The two frequencies that are, essentially are limited to a low radiated output from the transmitter, with line of sight operation of up to 5 kilometres on the 1.394GHz frequency, and generally up to 1 kilometre on the 2.4GHz block. In practice, whilst the radiated power output on the transmitter must be within strict guidelines, there is no obvious problem with using a higher performance aerial on the receiver to increase the overall range.
In practical terms, the 2.4GHz band is generally the preferred option, particularly as four seperated frequencies have been allocated, which will allow four independent video links to be used at the same location, without any risk of crosstalk (co channel interference). It is important to remember that any radiated signal (unless scrambled) can just as easily be picked up by a suitably equipped eavesdropper; indeed if two neighbouring commercial units decide to use this transmission technique to link their buildings on opposite sides of the road, if both attempt to use the same specific frequencies, the results may be interesting to say the least!
Unlike laserlinks which are truly line of sight, microwave transmitter and receiver aerials need to be unhindered in order to work at maximum efficiency, and yet the fact that residue signals will bounce off buildings and structures (and even pass through walls) means that this technique is actually quite flexible for relatively short range use (particularly in covert operations), but the integrity and security of the link must be carefully assessed in each individual situation. The latest generation digital links use a technique called COFDM, which actually exploits the effect of reflected signals in order to provide a highly efficient transmission system, particularly in densely developed metropolitan locations.

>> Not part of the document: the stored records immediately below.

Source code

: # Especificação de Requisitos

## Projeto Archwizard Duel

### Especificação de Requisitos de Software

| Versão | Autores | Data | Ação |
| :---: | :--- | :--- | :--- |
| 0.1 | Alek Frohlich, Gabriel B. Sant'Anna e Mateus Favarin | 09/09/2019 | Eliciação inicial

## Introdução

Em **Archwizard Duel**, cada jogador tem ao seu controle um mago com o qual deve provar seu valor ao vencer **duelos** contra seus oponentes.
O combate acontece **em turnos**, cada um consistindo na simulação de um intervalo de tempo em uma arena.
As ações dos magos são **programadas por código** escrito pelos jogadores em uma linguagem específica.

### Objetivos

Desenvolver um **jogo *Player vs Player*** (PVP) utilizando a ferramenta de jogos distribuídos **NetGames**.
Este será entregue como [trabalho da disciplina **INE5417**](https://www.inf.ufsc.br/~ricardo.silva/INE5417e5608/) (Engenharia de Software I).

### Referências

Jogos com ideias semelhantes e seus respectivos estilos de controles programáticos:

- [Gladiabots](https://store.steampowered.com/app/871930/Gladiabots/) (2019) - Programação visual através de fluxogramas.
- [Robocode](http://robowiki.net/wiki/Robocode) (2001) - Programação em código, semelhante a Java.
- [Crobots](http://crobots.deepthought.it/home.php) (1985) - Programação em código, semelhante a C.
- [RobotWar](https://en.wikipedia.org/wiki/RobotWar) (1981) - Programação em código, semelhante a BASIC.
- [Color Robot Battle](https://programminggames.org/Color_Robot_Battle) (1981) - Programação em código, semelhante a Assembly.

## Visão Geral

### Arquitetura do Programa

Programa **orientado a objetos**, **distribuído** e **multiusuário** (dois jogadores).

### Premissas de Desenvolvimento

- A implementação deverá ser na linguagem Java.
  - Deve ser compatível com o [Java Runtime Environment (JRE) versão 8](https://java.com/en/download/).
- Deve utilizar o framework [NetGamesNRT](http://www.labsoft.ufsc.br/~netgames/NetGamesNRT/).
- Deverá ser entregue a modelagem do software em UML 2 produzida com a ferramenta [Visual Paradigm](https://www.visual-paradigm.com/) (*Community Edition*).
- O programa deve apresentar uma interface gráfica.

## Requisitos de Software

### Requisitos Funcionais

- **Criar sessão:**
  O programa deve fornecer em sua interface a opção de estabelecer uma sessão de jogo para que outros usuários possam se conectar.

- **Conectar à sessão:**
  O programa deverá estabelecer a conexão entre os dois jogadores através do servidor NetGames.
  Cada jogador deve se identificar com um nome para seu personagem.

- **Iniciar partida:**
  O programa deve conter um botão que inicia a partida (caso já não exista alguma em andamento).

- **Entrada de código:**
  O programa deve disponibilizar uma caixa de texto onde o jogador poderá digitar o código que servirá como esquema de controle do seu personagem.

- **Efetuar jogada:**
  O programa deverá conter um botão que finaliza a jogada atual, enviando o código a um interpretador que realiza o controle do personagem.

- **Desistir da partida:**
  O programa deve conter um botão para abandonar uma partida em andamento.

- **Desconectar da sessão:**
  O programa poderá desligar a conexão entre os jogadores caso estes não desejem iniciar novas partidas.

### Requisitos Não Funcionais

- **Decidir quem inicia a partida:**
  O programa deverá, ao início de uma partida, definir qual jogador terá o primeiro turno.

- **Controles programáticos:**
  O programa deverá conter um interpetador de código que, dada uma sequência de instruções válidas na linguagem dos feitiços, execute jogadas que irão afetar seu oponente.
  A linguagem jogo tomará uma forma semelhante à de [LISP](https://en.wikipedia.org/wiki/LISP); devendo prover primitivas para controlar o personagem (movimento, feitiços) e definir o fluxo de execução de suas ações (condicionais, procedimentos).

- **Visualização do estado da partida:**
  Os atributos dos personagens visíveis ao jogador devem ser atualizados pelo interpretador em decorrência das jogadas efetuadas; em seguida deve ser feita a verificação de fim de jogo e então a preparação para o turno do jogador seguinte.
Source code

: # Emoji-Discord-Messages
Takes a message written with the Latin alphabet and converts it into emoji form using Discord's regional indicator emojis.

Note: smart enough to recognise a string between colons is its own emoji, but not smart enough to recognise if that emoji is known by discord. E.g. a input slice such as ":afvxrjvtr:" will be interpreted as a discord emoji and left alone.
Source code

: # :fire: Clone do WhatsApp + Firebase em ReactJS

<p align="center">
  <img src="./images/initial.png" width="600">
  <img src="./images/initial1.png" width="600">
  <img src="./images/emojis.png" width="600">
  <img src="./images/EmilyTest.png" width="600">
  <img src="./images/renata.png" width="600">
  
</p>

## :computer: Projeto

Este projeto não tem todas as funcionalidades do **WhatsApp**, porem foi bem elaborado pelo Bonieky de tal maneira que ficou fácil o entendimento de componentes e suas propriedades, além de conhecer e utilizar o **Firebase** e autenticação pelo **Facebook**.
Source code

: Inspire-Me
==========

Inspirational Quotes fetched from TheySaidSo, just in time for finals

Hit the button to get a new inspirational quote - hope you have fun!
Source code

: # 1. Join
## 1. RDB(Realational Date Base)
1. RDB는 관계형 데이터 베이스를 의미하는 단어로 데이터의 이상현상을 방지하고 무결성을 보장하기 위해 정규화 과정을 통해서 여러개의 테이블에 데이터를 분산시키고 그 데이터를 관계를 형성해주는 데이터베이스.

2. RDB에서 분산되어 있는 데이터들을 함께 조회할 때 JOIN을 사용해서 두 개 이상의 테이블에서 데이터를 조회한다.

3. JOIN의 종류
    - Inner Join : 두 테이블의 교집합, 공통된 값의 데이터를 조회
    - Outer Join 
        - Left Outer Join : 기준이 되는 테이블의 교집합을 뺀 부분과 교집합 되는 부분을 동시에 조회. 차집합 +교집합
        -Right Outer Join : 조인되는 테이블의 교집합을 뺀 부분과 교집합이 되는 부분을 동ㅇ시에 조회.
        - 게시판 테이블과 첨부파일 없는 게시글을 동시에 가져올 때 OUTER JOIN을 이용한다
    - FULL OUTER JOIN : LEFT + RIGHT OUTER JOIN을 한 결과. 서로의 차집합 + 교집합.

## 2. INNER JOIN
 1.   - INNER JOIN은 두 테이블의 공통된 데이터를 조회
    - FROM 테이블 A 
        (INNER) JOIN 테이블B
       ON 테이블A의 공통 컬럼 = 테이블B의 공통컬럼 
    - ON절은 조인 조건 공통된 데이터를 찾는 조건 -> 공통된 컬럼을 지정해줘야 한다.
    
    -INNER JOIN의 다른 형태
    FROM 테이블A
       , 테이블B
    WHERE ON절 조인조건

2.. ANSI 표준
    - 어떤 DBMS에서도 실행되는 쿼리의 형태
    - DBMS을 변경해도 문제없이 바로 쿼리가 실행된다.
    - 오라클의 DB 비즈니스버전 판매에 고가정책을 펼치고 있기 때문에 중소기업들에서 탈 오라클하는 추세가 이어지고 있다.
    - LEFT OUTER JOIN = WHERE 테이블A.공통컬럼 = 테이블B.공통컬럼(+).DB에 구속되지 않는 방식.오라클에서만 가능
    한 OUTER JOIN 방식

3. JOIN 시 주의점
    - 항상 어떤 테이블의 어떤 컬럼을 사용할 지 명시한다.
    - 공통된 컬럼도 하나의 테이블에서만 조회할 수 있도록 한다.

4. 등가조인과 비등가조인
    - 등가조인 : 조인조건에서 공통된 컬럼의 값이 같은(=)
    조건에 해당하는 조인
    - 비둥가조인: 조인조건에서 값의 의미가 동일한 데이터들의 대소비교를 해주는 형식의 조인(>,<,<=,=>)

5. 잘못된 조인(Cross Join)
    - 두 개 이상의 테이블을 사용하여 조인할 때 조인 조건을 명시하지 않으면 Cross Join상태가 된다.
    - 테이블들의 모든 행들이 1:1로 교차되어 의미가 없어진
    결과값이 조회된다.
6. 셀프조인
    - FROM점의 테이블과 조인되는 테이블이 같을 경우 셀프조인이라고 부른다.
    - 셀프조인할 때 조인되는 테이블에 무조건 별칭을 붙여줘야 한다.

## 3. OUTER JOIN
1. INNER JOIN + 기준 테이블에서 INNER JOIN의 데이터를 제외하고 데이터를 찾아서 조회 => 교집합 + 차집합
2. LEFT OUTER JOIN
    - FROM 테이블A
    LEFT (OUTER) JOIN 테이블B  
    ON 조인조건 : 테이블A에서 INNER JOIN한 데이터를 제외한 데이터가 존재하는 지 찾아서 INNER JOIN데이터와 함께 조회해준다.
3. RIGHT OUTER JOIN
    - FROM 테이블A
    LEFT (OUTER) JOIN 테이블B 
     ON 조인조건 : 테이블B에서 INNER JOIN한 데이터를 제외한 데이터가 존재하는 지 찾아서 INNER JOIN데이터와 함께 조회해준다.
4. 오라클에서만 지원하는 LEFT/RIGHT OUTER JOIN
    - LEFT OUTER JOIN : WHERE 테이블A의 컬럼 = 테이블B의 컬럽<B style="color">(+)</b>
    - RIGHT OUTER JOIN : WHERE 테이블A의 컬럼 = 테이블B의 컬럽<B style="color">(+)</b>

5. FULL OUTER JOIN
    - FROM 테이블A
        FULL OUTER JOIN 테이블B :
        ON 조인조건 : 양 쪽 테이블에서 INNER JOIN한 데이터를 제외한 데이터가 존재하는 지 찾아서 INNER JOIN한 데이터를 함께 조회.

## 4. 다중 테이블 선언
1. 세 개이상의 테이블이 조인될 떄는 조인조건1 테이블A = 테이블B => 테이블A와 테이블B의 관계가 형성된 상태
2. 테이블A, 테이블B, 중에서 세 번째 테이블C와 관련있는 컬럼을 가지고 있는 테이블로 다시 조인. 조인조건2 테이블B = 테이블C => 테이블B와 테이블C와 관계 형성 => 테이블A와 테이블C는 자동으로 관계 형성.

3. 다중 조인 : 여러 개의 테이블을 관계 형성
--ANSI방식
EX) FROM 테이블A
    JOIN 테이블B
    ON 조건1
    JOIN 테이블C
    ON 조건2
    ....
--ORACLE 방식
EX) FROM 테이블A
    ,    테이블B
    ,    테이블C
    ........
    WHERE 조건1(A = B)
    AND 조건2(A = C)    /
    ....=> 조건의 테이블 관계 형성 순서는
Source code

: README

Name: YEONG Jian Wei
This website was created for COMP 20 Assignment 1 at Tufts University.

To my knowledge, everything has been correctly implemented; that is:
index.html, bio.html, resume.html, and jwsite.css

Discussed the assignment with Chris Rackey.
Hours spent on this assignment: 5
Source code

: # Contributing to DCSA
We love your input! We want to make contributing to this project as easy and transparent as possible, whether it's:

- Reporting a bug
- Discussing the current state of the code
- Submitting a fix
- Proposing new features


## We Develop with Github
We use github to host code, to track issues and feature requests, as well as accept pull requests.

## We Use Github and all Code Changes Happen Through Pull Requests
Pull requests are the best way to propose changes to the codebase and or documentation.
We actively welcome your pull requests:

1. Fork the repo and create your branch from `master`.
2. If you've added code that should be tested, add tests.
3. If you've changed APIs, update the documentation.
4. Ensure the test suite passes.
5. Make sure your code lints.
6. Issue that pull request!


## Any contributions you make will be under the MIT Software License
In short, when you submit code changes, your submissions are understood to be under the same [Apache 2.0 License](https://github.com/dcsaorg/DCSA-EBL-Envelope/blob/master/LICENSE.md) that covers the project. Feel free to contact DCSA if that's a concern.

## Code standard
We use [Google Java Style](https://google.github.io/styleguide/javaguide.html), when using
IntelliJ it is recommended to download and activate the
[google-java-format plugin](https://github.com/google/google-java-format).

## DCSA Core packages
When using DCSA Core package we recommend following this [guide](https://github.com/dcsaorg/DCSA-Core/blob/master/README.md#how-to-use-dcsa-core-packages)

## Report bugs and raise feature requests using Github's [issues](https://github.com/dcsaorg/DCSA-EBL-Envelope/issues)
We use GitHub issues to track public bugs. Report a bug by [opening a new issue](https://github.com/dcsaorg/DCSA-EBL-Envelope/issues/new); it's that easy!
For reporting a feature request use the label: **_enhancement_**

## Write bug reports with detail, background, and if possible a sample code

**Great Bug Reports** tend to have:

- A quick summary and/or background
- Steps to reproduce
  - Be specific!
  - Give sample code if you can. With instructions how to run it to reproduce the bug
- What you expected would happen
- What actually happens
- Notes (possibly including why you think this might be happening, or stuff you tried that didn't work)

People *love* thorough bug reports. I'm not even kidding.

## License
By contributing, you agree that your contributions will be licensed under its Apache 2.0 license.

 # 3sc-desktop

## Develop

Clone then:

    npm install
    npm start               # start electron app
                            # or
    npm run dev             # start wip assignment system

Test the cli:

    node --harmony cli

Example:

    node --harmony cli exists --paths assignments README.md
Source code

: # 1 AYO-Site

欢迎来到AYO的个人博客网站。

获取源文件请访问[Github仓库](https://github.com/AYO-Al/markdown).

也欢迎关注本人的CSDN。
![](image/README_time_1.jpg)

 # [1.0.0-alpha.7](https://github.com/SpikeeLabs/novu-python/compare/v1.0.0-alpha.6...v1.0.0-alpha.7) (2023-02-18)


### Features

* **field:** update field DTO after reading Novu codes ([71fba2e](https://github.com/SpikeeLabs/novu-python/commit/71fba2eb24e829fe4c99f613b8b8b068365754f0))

It should be mentioned that where licence exempt microwave is used in densely populated areas, there is a significant likelyhood that other local users can also pick up the transmissions, so that's one very good reason why wireless CCTV should not be used in a residential setting, particularly if there are neighbour disputes. With short term covert operations, although microwave presents a relatively simple and attractive solution, Doktor Jon would rarely if ever consider it as the primary option, without first exploring all the possible alternatives.